Richards-Kortum: "In low- and middle-income settings, the availability of colposcopy and pathology services is often limited. Low-cost imaging technologies coupled with deep learning-based CAD systems could address the challenges faced by low- and middle-income countries in expanding and optimizing cervical cancer prevention programs. Several CAD systems have already been developed to automate interpretation of colposcopic images, and algorithms that leverage advances in deep learning have shown improved diagnostic performance. Artificial intelligence systems could help streamline care, enabling rapid and accurate treatment decisions at a low cost."
Oncology Times: Where do you see your deep learning-based CAD system fitting within the diagnostic workup of cervical cancer?
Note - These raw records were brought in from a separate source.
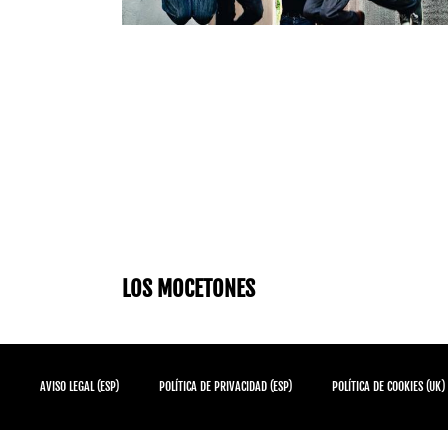
LOS MOCETONES
AVISO LEGAL (ESP)
POLÍTICA DE PRIVACIDAD (ESP)
POLÍTICA DE COOKIES (UK)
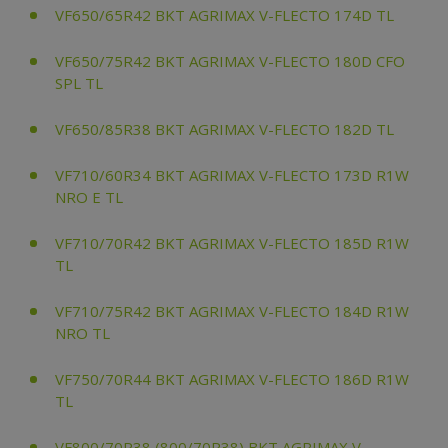
VF650/65R42 BKT AGRIMAX V-FLECTO 174D TL
VF650/75R42 BKT AGRIMAX V-FLECTO 180D CFO
SPL TL
VF650/85R38 BKT AGRIMAX V-FLECTO 182D TL
VF710/60R34 BKT AGRIMAX V-FLECTO 173D R1W
NRO E TL
VF710/70R42 BKT AGRIMAX V-FLECTO 185D R1W
TL
VF710/75R42 BKT AGRIMAX V-FLECTO 184D R1W
NRO TL
VF750/70R44 BKT AGRIMAX V-FLECTO 186D R1W
TL
VF800/70R38 (800/70R38) BKT AGRIMAX V-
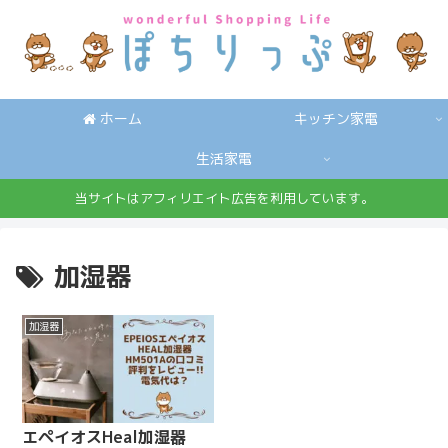
ホーム
キッチン家電
生活家電
当サイトはアフィリエイト広告を利用しています。
加湿器
加湿器
エペイオスHeal加湿器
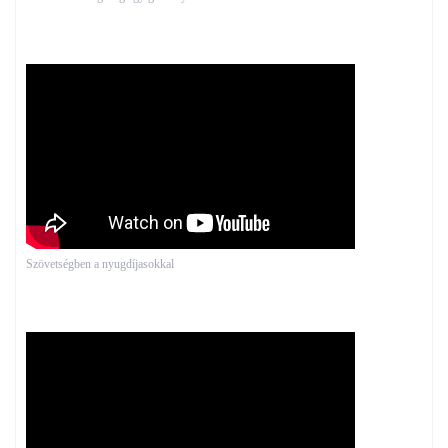
Szövetségben a nyugdíjasokkal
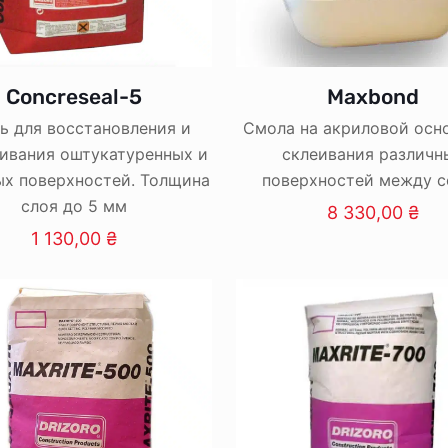
Concreseal-5
Maxbond
ь для восстановления и
Смола на акриловой осн
ивания оштукатуренных и
склеивания различн
ых поверхностей. Толщина
поверхностей между с
слоя до 5 мм
8 330,00
₴
1 130,00
₴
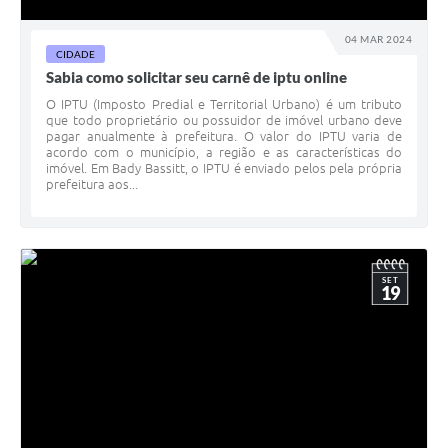
04 MAR 2024
CIDADE
Sabia como solicitar seu carnê de iptu online
O IPTU (Imposto Predial e Territorial Urbano) é um tributo
que todo proprietário ou possuidor de imóvel urbano deve
pagar anualmente à prefeitura. O valor do IPTU varia de
acordo com o município, a região e as características do
imóvel. Em Bady Bassitt, o IPTU é enviado pelos pela própria
prefeitura aos...
SET
19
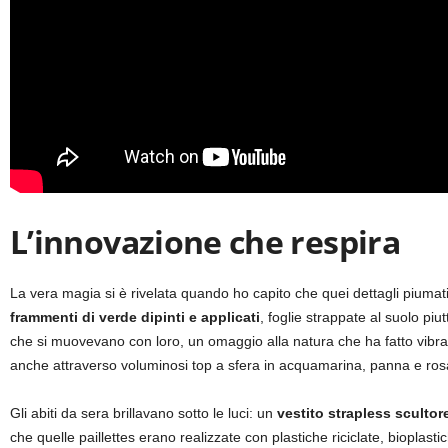
L’innovazione che respira
La vera magia si è rivelata quando ho capito che quei dettagli piuma
frammenti di verde dipinti e applicati
, foglie strappate al suolo pi
che si muovevano con loro, un omaggio alla natura che ha fatto vibrar
anche attraverso voluminosi top a sfera in acquamarina, panna e ros
Gli abiti da sera brillavano sotto le luci: un
vestito strapless scultore
che quelle paillettes erano realizzate con plastiche riciclate, bioplas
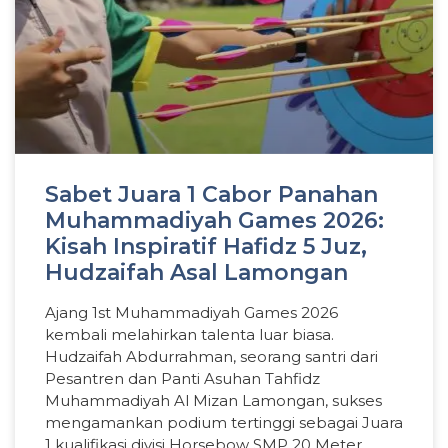
Sabet Juara 1 Cabor Panahan
Muhammadiyah Games 2026:
Kisah Inspiratif Hafidz 5 Juz,
Hudzaifah Asal Lamongan
Ajang 1st Muhammadiyah Games 2026
kembali melahirkan talenta luar biasa.
Hudzaifah Abdurrahman, seorang santri dari
Pesantren dan Panti Asuhan Tahfidz
Muhammadiyah Al Mizan Lamongan, sukses
mengamankan podium tertinggi sebagai Juara
1 kualifikasi divisi Horsebow SMP 20 Meter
Richards-Kortum: "We developed our deep learning-based CAD system to interpret high-resolution microendoscopy images and detect precancer and cancer. In this study, we showed that our system performed comparable to expert colposcopy for cervical precancer and cancer diagnosis, demonstrating its potential to aid clinical decision-making in real time, reducing the need for clinical resources and multiple patient visits."
Oncology Times: What limitations of the current study remain to be addressed for this system to be integrated into clinical settings?
Richards-Kortum: "Currently our system relies on clinical guidance for placement of the imaging probe. When an expert colposcopist is unavailable, this presents a limitation. Advancement in the field of colposcopy image analysis may aid in guiding appropriate placement of the imaging probe by localizing high-risk areas on the cervix."
Dibash Kumar Das is a contributing writer.